無口な侯爵はエメラルドの瞳に恋をする
 どれくらいの時間踊っただろう。

 エルは思い出せるまで何度でも繰り返し床を踏んだ。

 けれどその人が思い出せない。手を伸ばす先に誰かの指が、掌がある。こんなに幸せなのに、こんなに温かいのに、目を開けると消えてしまう。広いダンスホールに独りぼっちだった。

 いつの間にか夜になっていたらしい。

 窓の外はすっかり暗くなっていた。ダンスホールの中は月明かりが差し込んでいて、それがなんだか余計に寂しくさせた。

 エルはふと我に帰った。自分は何をやっているのだろう。踊りすぎたせいで足も痛い。こんなに踊ったのに、何も思い出せない。目の奥にある幸せな記憶は、現実にはなかった。

 自分は何を愛していたのだろう。夢の中でその人がこの手に触れる瞬間が幸せなのに、どうしてそのことを忘れてしまっているのか。

 エルはもう一度目を瞑って、ステップを踏んだ。夢の中の人物がそこにいるように手を差し出して、身を任せた。

 優しい手が指に絡む。その人物との距離が近付くと、早い鼓動が聞こえてくる。

 こんなにも穏やかな時間なのに、心臓はやけにうるさい。

 その人物が触れる度に、引き寄せられる度に胸が苦しくなった。

 ────え?

 ふと、手のひらに熱が宿った。この手を暖かい感触が包んだ。優しい指先がそっとエルの指を絡め取った。

 エルは驚いたが、夢の続きのように思えて身を任せた。

 腰にそっと何かが触れて、ぐっと引き寄せられる。先ほどまでの足取りが嘘のようにスムーズに、軽快に動く。

 まるで記憶の人物と同じように。いや、それ以上だ。

 掌から脈打つ鼓動が伝わってくる。それは記憶の人物と同じだ。

 あなたは誰────?

 目を開くと、そこにはネリウスがいた。

 エルは驚いた。綺麗な蒼い瞳がまっすぐに自分を見つめて動けなくなった。ネリウスは何かを待つようにエルを見つめていた。

 ────私はこの瞳を見たことがある。どこで………?

 頭に中にいくつかの記憶がフラッシュバックした。その瞳はいつも自分を見つめていた。

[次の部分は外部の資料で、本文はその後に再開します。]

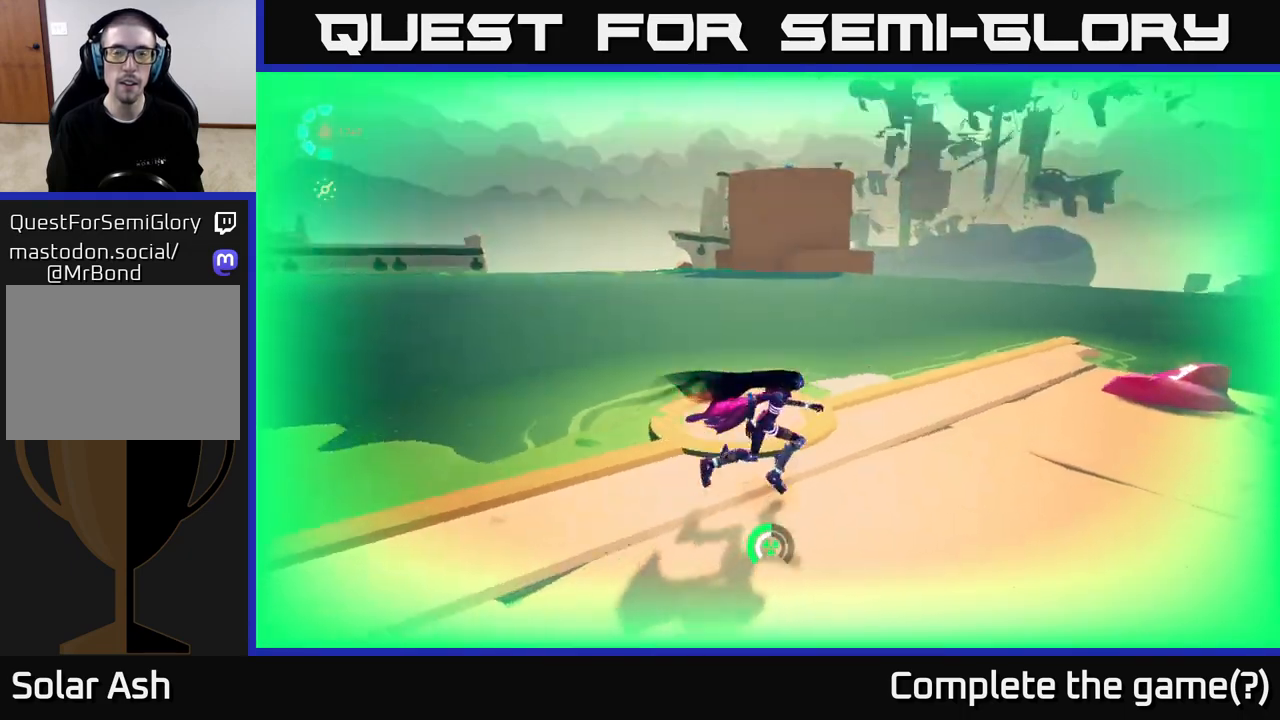
{"buttons": [], "left_stick": "center", "right_stick": "center", "events": [[167, "right_stick", "center"], [200, "left_stick", "center"]]}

 そうだ。ここでも、自分はその青い瞳をずっと見つめていた。

「ダンスは……一人じゃ踊れないだろう?」

 ネリウスはもう一度エルの手を取って、身体を引き寄せた。

 懐かしい感覚だ。まるで羽が生えたみたいに体が軽くなって、ネリウスが踏むステップに勝手に足が動き始めた。

 ────私、この人と踊ったことがある。ここで、ずっと……。

 ネリウスはエルから目をそらすことなく見つめ続けた。まるでその目の中にある記憶を呼び覚ますように。

「エル……俺を思い出してくれ」

 ネリウスの腕がエルをそっと抱きしめた。あまりにも優しいその抱擁に、エルは胸が苦しくなった。

「いつもお前のことを思っていたのに……傷付くのが怖くて、お前に伝えられなかった」
 
 聞いていて切なくなるような切羽詰まった声だった。

「本当はずっと思ってた……お前のことがなにより大事で、いつも伝えたかった。けど、言えなかったんだ。お前を傷付けるような気がして怖かった」

 ネリウスはゆっくりと身体を離すと、エルの瞳を見た。

「……俺はお前に愛されたい。エル……こんな俺でも、そばにいてくれるか……?」

 エルの目から雫が零れ落ちた。

 こんなにもハッキリと思い出せるのに、今のいままでずっと忘れていたなんて不思議だ。

 最も愛する記憶────そう言われても差し支えないほど、ここでネリウスと踊った記憶は大切なものだった。夢のような時間だった。だから壊されたくなくて、距離を置いた。

 私も同じですと、言いたかった。愛していると。

 何度も口を開いて、声を発そうとした。でも、声は出ない。もどかしくて苦しかった。

「お前の言いたいことを当てようか?」

 ネリウスは優しく笑った。いつか見た、穏やかな笑みだった。

「俺のこと……愛してる、だろう……?」

 エルは泣きながら、笑って頷いた。その瞳には、しっかりと彼が映っていた。ずっと想い続けてきた大切な人が。